P. ¿Una posible salida a la guerra sería la desaparición de ese único actor principal?
R. No lo veo así. Si Putin desaparece o muere, surgirá otro líder que mantendrá políticas similares. Yo no encendería velas para sustituir a Putin hasta que no sepamos quién puede venir después de él. El problema de Rusia, y la razón por la que es una autocracia, es porque las instituciones son débiles. ¿Dónde están los partidos y los parlamentos? El tejido democrático no existe de manera independiente o está debilitado. Puede haber democracia si desaparece Putin, pero es posible que, en unas elecciones, los rusos votaran a otro Putin o al mismo Putin,
como los americanos a Trump. La democracia no garantiza que no tengamos un dictador o un demagogo. Se necesitaría una revolución para llevar la democracia a Rusia. Y podría haber una revolución. No es que tenga esperanzas en eso. De hecho, hasta me asustaría esa perspectiva porque sería una revolución que nacería de un colapso militar en el frente, de una revolución de los militares de a pie, y si llegara a suceder eso sería peor que la Revolución rusa, porque hay armamento nuclear.
P.
Hacia el final del libro apunta que Occidente no ha tratado de forma justa a Rusia después de 1991. ¿Está aquí el germen de esta guerra?

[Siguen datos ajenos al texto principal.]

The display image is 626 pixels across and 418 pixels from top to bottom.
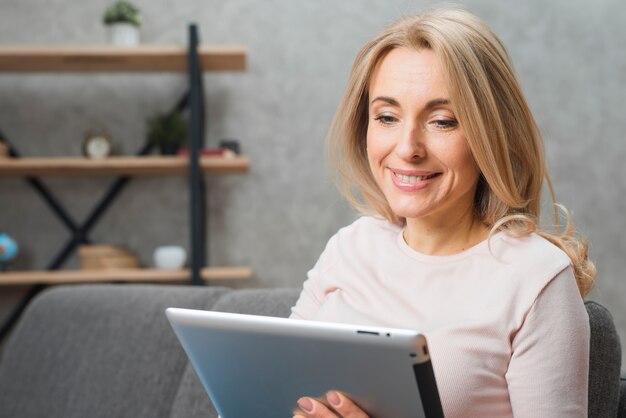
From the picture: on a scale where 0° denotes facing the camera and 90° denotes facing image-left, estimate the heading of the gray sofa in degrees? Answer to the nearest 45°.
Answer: approximately 0°

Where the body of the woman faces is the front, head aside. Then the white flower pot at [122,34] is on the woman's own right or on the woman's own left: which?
on the woman's own right

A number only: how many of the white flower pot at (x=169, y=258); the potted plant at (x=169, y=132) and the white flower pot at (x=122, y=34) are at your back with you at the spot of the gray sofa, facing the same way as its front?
3

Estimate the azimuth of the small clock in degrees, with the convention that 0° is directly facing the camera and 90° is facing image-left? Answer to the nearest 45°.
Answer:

R. Haría falta entender que los rusos todavía son víctimas, porque también se está destruyendo su futuro. No tenemos que destruir la cultura rusa. Hagamos lo posible para ayudar a los rusos de a pie. Ucrania, Georgia y otros tienen tradiciones de Estado nación, aunque el caso ucraniano es más problemático, a las que se agarraron tras la caída de la URSS. Pero los rusos no pueden decir: «No somos rusos», aunque sean víctimas del sistema soviético. Han heredado eso y Occidente ha sido muy ignorante al interpretar a Rusia bajo los paradigmas de la Guerra Fría. En lugar de atraer a Rusia y verla como una víctima de la URSS, igual que hicimos con Polonia y los demás países, se la dejó fuera. La OTAN es una alianza legítima, pero también es una alianza contra Rusia. La misma Rusia pidió incorporarse a la OTAN, pero se le dijo que eso nunca ocurriría, y ese fue el gran error. Ahora todo ha explotado con Putin como el malo malísimo, pero en Rusia hay un espectro de la población que sostiene la opinión de que se trataba mal a Rusia. Hasta el mismo Gorbachov apoyó la anexión de Crimea. Eso sí, los rusos tenían buena parte de razón hasta que entraron en guerra: la razón no te da derecho a ponerte a disparar a tus vecinos.